I'm guessing you had to much time on your hands today:lol:
 
Quote:
Please don't take the following seriously. It's intended just for fun...
wink.png


If you spread the million over 1 year, and if you managed to raise them to 8 weeks, at any one time, you'd have 150,000 chickens, assuming you did this year round. 150 chickens go through about 10 gallons of water per day, or more, depending on maturity. So, that's roughly 10,000 gallons of water per day. Plus, they'd eat about 50,000 lbs of feed per day (25 tons), again depending on maturity.

I'd figure about 1,000 chickens per acre per year, or 1,000 acres needed, assuming you would still free range them.

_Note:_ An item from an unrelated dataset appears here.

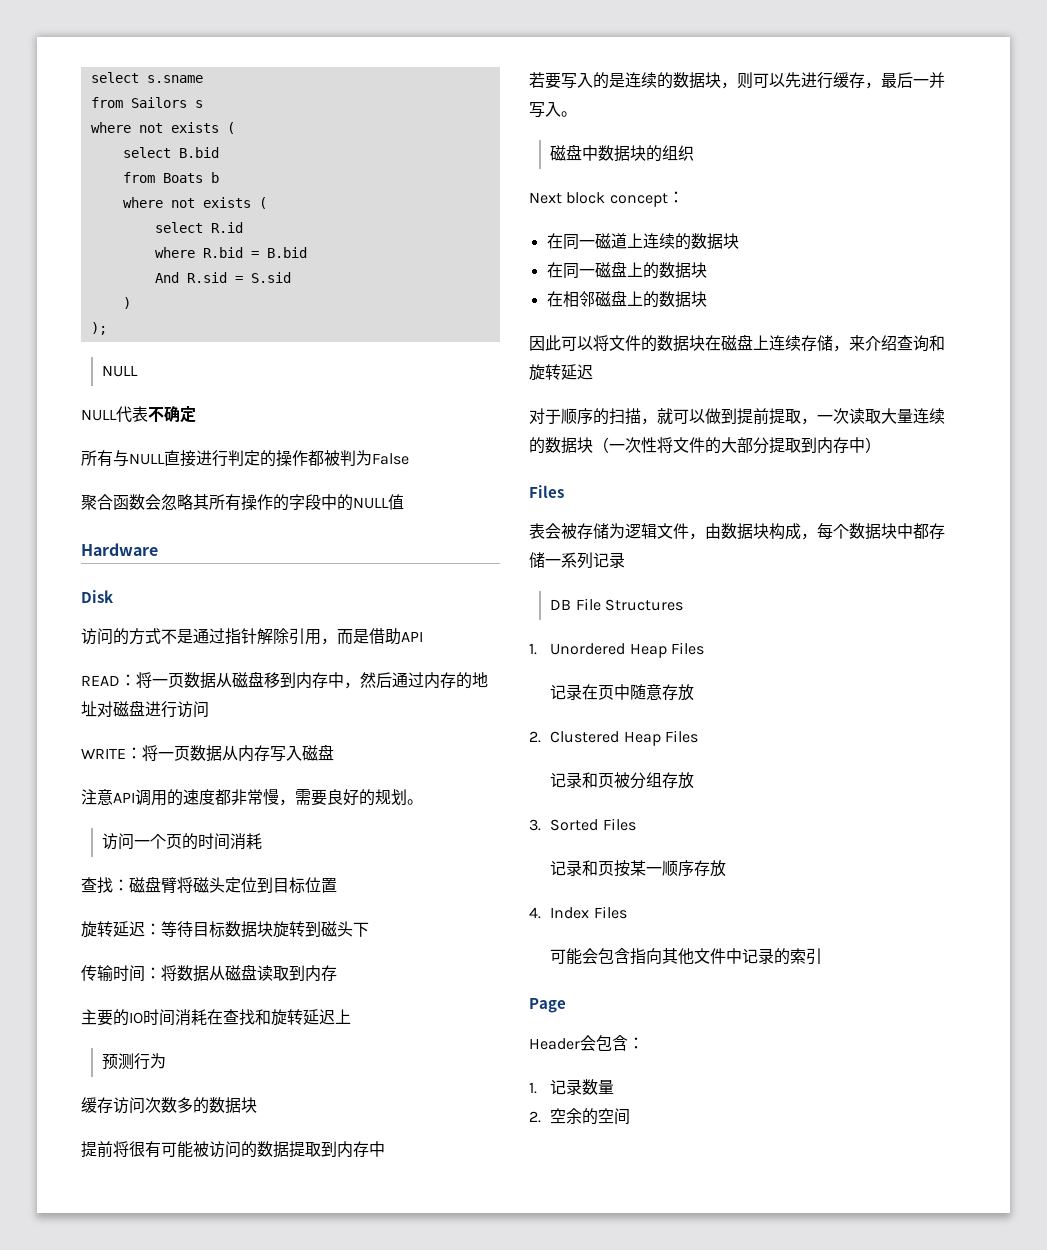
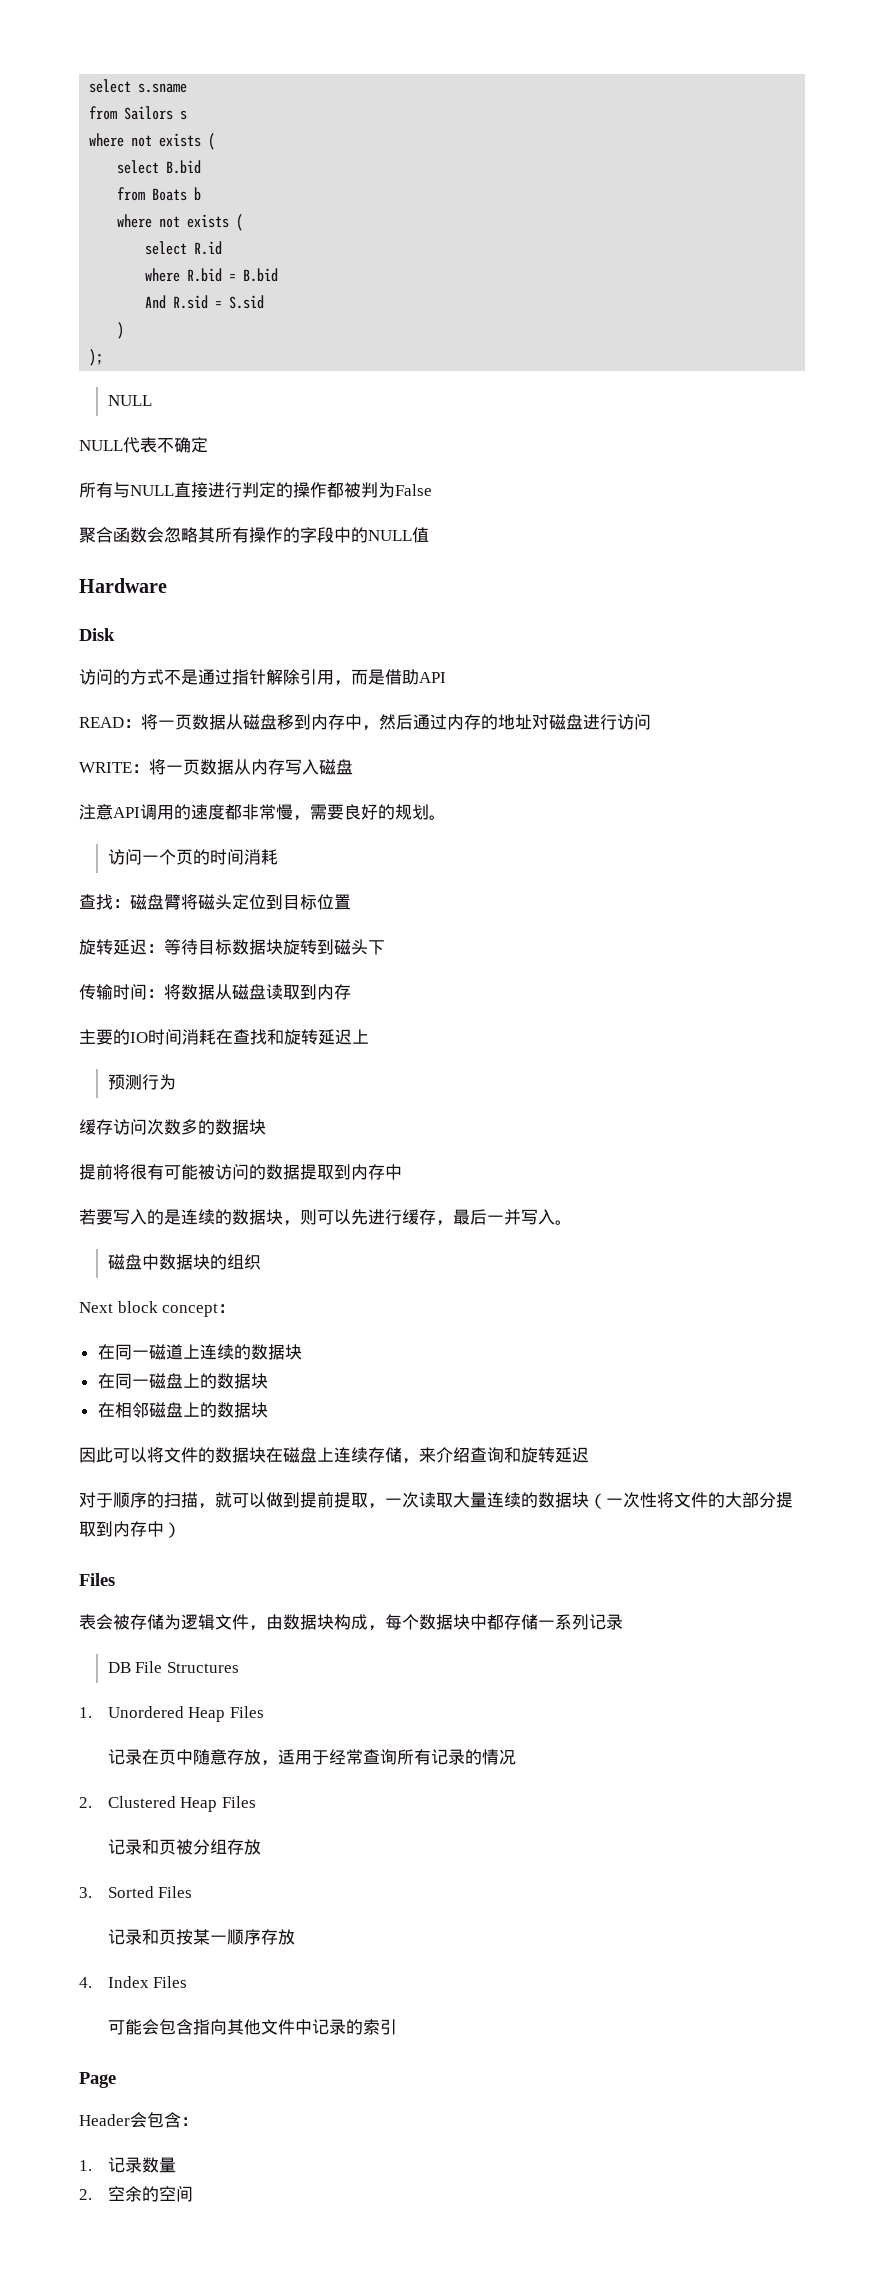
(695, 692) none -> [260,1749,516,1766] ，适用于经常查询所有记录的情况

If you can service them pretty fast, and it only takes 5 minutes per person per day per 100 chickens, that's 125 man-hours/day. For an 8 hour day, and only 5 days/week, you'd need 22 people. Unfortunately, that would cut into your profits. At minimum wage, that'd cost you about 1/3 of your million dollars, but perhaps you could make that up by buying the feed 500 tons at a time, or something.

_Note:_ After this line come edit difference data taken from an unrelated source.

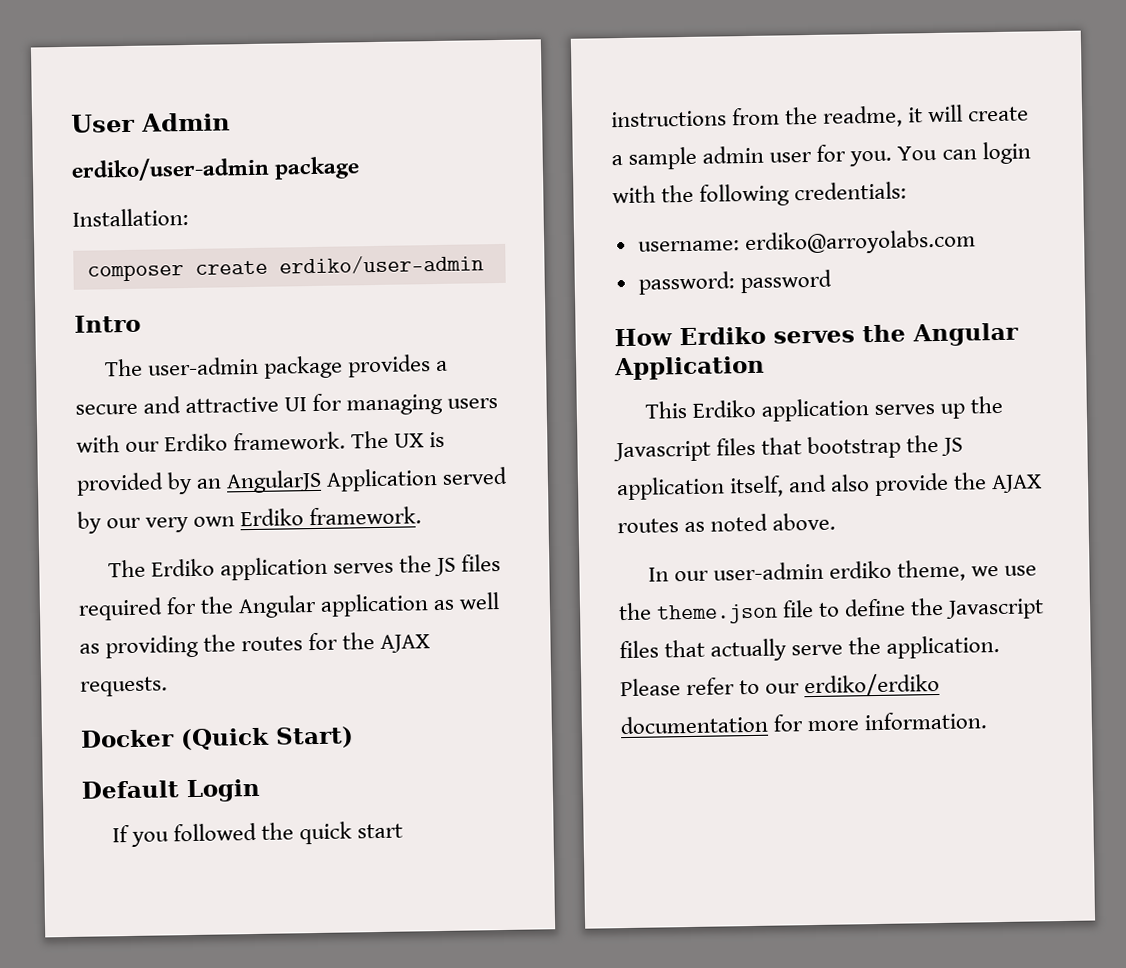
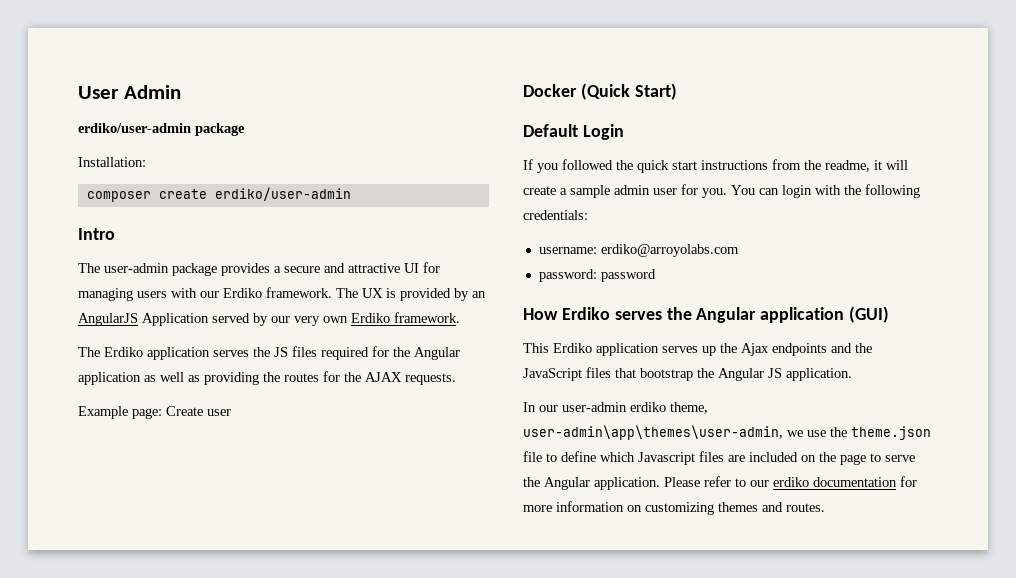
(168, 686) none -> [78,406,231,419] // Example page: Create user
[613,355,765,381] Application -> [760,306,890,323] application (GUI)
[613,434,964,463] [616,472,1043,501] [617,512,837,534] Javascript files that bootstrap the JS application itself, and also provide the AJAX routes as noted above. -> [741,343,872,356] [523,367,852,381] Ajax endpoints and the JavaScript files that bootstrap the Angular JS application.
(967, 570) none -> [523,425,783,440] user-admin\app\themes\user-admin,
[910,597,1045,620] [619,638,788,662] the Javascript files that actually -> [600,451,881,465] which Javascript files are included on the page to
(882, 645) none -> [544,477,590,490] Angular
[804,672,941,698] erdiko/erdiko -> [773,477,809,487] erdiko
[864,711,988,731] information. -> [556,501,825,515] information on customizing themes and routes.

Then, of course there's processing. I think your processor would need a new facility. If they were processing 365 days/year, they'd have to process about 2700 per day, average.
smile.png


The end result?
http://www.beantoad.com/newimages/Greyfields.jpg

That is too funny. I do this kind of thing all of the time. I try to figure out how long something takes, how much the lottery would be per minute after taxes annuity or cash payment, etc. Glad I am no the only one.
Debbie
 
Hi UncleHoot! Nice post,a very useful and informative one. By the way im also planning to enter into this biz like you do. I'll be bookmarking this site for references. Thanks!


Regards,
Bodybutter42
Placement financier
 
Also thought I'd mention that for the last few days, they have really been crowing. I'm not sure if my other two roosters are making it worse, or if that's just what they do at that age. Regardless, their crow sounds about as bad as the cornish x: pretty weak and almost sounds like a goose.
 
I grabbed a couple of the cockerels last night. These were a couple of the larger end of the size range. The weighed around 8 lbs, which I suppose would dress out to around 5 to 5.5 lbs. This is at 9 weeks. So, at 12 weeks, these guys might dress out at around 6.5 to 7, which is pretty much what I'm expecting. If the males dress in the 5 to 7 lb range, and the females in the 3.5 to 5 range, I'll be exactly where I hoped to be. At this point, I'm just hoping that they do not get too large.